One grammar, all dialects
All 15 dialects live in one grammar. Dialect-specific syntax is gated by predicates: when(bigquery) activates BigQuery's STRUCT syntax, when(snowflake) activates QUALIFY, and so on. At codegen time the predicates are evaluated, and each dialect gets a specialized parser with no runtime branching.
That's architecturally different from every other multi-dialect parser. SQLGlot maintains 31 hand-written dialect overrides. SDF/Fusion uses separate ANTLR grammars per dialect. Datoria writes the grammar once and generates the rest.
The practical consequences:
- Adding a dialect is fast. Redshift was added in a day, SQLite in a week. You add predicates, not a new parser.

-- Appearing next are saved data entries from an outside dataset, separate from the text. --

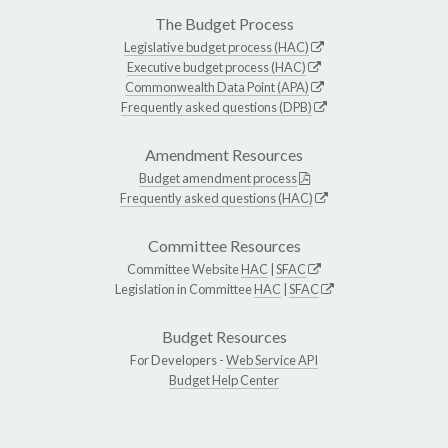
The Budget Process
Legislative budget process (HAC)
Executive budget process (HAC)
Commonwealth Data Point (APA)
Frequently asked questions (DPB)
Amendment Resources
Budget amendment process
Frequently asked questions (HAC)
Committee Resources
Committee Website
HAC
|
SFAC
Legislation in Committee
HAC
|
SFAC
Budget Resources
For Developers -
Web Service API
Budget Help Center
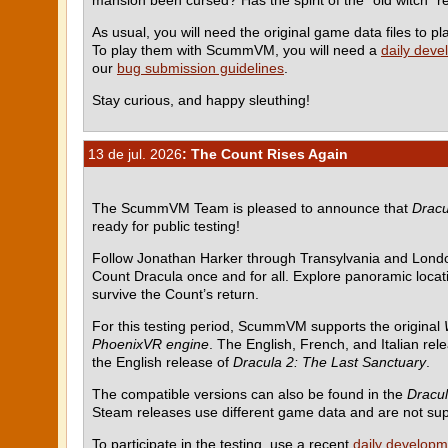
As usual, you will need the original game data files to
To play them with ScummVM, you will need a
daily deve
our
bug submission guidelines
.
Stay curious, and happy sleuthing!
13 de jul. 2026
: The Count Rises Again
The ScummVM Team is pleased to announce that
Dracu
ready for public testing!
Follow Jonathan Harker through Transylvania and Londo
Count Dracula once and for all. Explore panoramic locati
survive the Count’s return.
For this testing period, ScummVM supports the original
PhoenixVR engine
. The English, French, and Italian rel
the English release of
Dracula 2: The Last Sanctuary
.
The compatible versions can also be found in the
Dracul
Steam releases use different game data and are not su
To participate in the testing, use a recent
daily developm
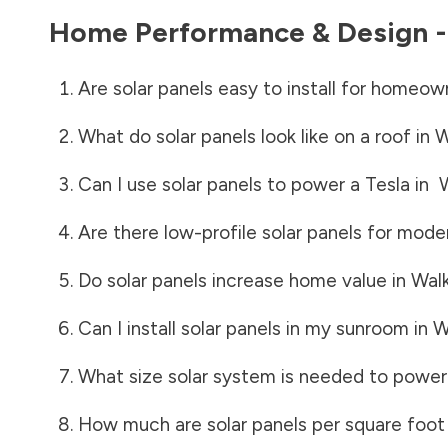
Home Performance & Design 
Are solar panels easy to install for homeow
What do solar panels look like on a roof in
W
Can I use solar panels to power a Tesla in
Are there low-profile solar panels for mode
Do solar panels increase home value in
Wal
Can I install solar panels in my sunroom in
W
What size solar system is needed to power
How much are solar panels per square foot 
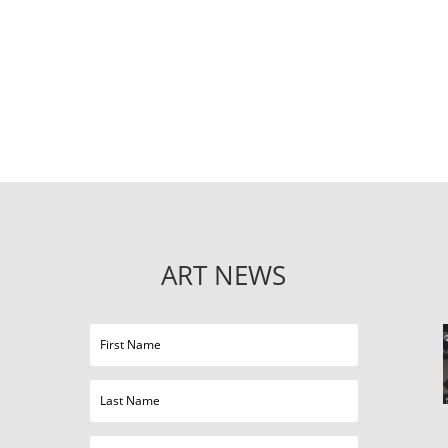
ART NEWS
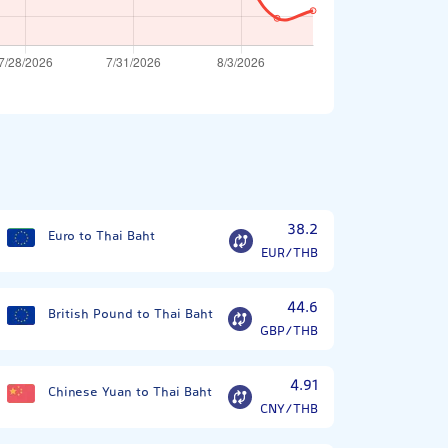
38.2
Euro to Thai Baht
EUR/THB
44.6
British Pound to Thai Baht
GBP/THB
4.91
Chinese Yuan to Thai Baht
CNY/THB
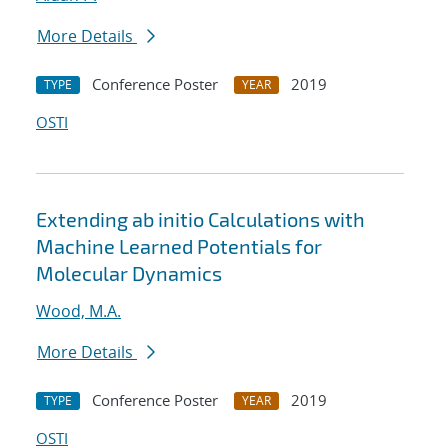
More Details
Conference Poster
2019
TYPE
YEAR
OSTI
Extending ab initio Calculations with
Machine Learned Potentials for
Molecular Dynamics
Wood, M.A.
More Details
Conference Poster
2019
TYPE
YEAR
OSTI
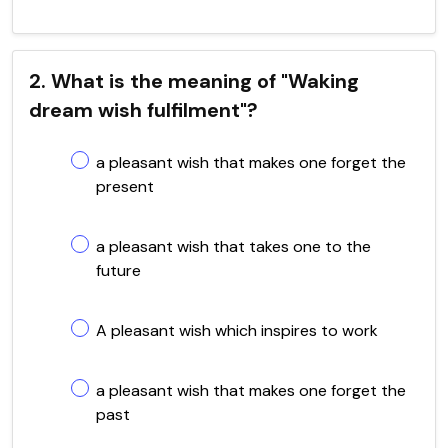
2. What is the meaning of "Waking
dream wish fulfilment"?
a pleasant wish that makes one forget the
present
a pleasant wish that takes one to the
future
A pleasant wish which inspires to work
a pleasant wish that makes one forget the
past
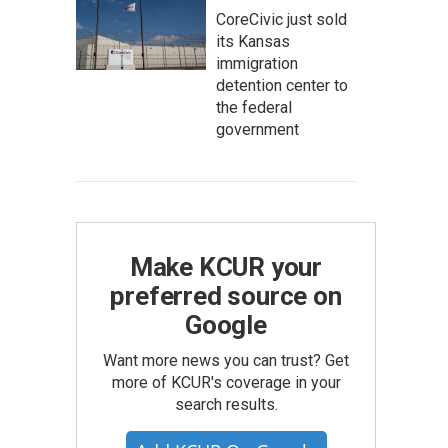
CoreCivic just sold
its Kansas
immigration
detention center to
the federal
government
Make KCUR your
preferred source on
Google
Want more news you can trust? Get
more of KCUR's coverage in your
search results.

- Bug fixes propagate. Fix a CTE parsing issue in the shared grammar and it's fixed in all 15 dialects.
- Consistent API. The same interface hierarchy, optimizer pipeline, formatter config, and error recovery work identically across all dialects.
Tests are identity roundtrips: parse SQL, render it back, verify byte-identical output. The corpus comes from 34+ real-world sources including PostgreSQL's pg_regress suite, the DuckDB test suite, Apache Spark tests, and more. Not synthetic — these are the tests the database vendors themselves use.